Improve the accuracy of output from inspect.getsource for expression-based code objects

iritkatriel · March 21, 2024, 6:52pm

The question is can you get that information from the code object (or from the function object containing it).

Why is that the question?

We have the code object and the source code. Why should we not use the source code to get this information?

MegaIng · March 21, 2024, 7:06pm

While what you are describing is possible, I believe this is quite complex and requires careful consideration. It would be way simpler for the consumer if code objects had an easy way to communicate their start and end columns. If you have an idea for how to implement this easily with the already available tools, I think it would be best if you posted a quick prototype.

iritkatriel · March 21, 2024, 7:42pm

Changes to the code object API require a PEP. The PEP would need to justify why the change is needed.

BrenBarn · March 22, 2024, 3:44am

Well, I wasn’t the one who posted the original question, but later he said:

And I think that makes sense. What you pass to inspect.getsource isn’t source code, it’s a Python object. It seems quite reasonable to me to say that we would like people to be able to use inspect.getsource in cases where it doesn’t currently work (examples of which were shown in the thread).

You might not have the source code because the code using inspect.getsource might be for instance, a debugging tool or an IDE or some sort of plugin or who knows what, that gets passed some Python object from who knows where and wants to be able to display its source code. In other words, again, all the places code might currently use inspect.getsource are cases where that calling code might not know where the source code is — that’s why it calls inspect.getsource to get it.

That’s fine, and I’d imagine the justification could be similar to PEP 626, which added co_lines:

To assist tools, a new co_lines attribute will be added that describes the mapping from bytecode to source.

blhsing · March 22, 2024, 8:38am

I’ve rewritten my original post in the format of a PEP, with more coherent reasonings and justifications then.

blhsing · March 22, 2024, 9:26am

Note that my original idea when first creating this topic was to add co_end_lineno, co_col_offset, co_end_col_offset as new attributes to the code object, and I think that remains to be a viable option.

It would marginally increase the size of a code object, but avoids the downside of requiring existing code analysis/coverage tools that presume no-op bytecodes to have zero width to be refactored.

iritkatriel · March 22, 2024, 9:47am

RESUME is an implementation detail.
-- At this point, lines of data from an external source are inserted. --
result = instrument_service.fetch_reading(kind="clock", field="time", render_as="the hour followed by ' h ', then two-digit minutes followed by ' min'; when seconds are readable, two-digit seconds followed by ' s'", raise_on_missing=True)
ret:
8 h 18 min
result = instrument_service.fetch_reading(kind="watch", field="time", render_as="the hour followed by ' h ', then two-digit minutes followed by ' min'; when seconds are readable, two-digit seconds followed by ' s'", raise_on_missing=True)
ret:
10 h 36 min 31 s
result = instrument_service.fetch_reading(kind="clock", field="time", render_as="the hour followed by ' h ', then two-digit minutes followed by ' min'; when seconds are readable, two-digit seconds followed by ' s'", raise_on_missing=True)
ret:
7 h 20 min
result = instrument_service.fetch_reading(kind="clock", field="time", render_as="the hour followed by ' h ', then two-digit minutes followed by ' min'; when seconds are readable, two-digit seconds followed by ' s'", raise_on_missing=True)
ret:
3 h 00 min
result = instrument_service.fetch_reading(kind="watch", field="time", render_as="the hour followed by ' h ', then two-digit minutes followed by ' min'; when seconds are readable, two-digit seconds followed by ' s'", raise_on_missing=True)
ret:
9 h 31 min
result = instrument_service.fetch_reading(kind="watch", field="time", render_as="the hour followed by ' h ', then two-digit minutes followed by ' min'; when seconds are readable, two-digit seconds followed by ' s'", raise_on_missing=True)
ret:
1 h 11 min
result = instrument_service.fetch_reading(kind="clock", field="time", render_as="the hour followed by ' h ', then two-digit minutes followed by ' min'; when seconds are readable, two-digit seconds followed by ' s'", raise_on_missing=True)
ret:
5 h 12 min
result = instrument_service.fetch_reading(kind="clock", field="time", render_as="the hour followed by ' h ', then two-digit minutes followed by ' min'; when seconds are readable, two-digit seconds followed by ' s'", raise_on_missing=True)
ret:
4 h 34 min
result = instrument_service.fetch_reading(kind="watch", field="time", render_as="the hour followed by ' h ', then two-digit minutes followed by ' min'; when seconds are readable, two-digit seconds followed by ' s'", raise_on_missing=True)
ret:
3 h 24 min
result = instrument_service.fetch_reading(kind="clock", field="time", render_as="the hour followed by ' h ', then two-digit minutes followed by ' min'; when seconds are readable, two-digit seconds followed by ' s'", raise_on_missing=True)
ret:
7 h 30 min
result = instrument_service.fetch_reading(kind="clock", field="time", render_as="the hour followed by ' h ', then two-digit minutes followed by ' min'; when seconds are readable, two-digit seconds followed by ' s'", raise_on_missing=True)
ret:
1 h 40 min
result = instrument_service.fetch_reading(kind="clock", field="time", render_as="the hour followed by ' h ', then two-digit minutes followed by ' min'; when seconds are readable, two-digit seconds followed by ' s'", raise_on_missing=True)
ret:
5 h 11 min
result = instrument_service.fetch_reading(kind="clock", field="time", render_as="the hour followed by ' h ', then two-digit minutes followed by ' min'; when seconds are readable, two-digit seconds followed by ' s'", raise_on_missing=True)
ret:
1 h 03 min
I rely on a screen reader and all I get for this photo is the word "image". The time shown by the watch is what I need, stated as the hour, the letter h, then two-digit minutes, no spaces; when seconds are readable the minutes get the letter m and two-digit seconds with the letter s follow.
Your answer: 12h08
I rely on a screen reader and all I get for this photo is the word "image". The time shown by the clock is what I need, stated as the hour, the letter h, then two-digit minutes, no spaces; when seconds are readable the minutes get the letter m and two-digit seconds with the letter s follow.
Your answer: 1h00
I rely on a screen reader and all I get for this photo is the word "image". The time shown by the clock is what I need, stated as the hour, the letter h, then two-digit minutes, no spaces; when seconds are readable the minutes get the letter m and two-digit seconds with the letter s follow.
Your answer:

The PEP would need to add it to the language specification. It would also need to explain why the alternative of using the AST was rejected (are you claiming that the performance of inspect.get_source is important?)

You’d also need a core dev to sponsor the PEP. Hopefully one will turn up.

blhsing · March 22, 2024, 10:16am

I see. In that case I would be in favor of switching back to my original idea of adding 3 new attributes to the code object, so to keep the proposal compatible with Python implementations that do not use CPython bytecodes.

Sure. Will add that section. I do think the performance of inspect.getsource is rather important in keeping the impact of a runtime profiling tool as minimal as possible so it can remain unobtrusive to provide more accurate profiling measurements.

Would you kindly sponsor a PEP? I know you contributed a lot to CPython’s compiler so I can certainly respect that. Thanks.

iritkatriel · March 22, 2024, 10:43am

I’m not convinced that this justifies a change to code object, so I am not the right person to help push your idea forward.

iritkatriel · March 22, 2024, 10:50am

Another point you need to consider is that comprehensions are sometimes inlined, and then there is no code object for them.

blhsing · March 22, 2024, 1:04pm

I see. Sure. Do you have a specific concern though? Is it because of the size of the added 3 integers even though tens if not hundreds of bytes have been added to the line table to support accurate debugging? Or is it because the accuracy of inspect.getsource is unimportant to you?

I just want to be able to handle code objects in a generic fashion. If there’s no code object generated from a construct, there’s nothing to handle to begin with. So it’s fine if something is made inline.

iritkatriel · March 22, 2024, 2:07pm

Do you have a specific concern though?

My main concern is that you are not considering alternatives to changing the code object API. Changing such a fundamental API is a big deal, we don’t do that on a whim.

You would need a lot more research in order to convince me that it’s necessary. At a minimum: (1) you implement the alternative with AST as well (or show why that’s not possible). (2) you measure the performance gain you get by changing code object API compared to the AST solution. (3) you demonstrate (experimentally) that there are important, real world applications that would benefit from the performance improvement you achieved.

Or is it because the accuracy of inspect.getsource is unimportant to you?

This is a cheap shot. I proposed an alternative solution that I believe will achieve the same accuracy.

blhsing · March 22, 2024, 2:24pm

Thanks. I get your points now.

My need for a generic runtime profiler is real, and yes there are always workarounds. Just thought this would be a relatively small change since the information needed is readily available and just needs to be exposed.

Will attempt at an AST-based solution for a measured comparison.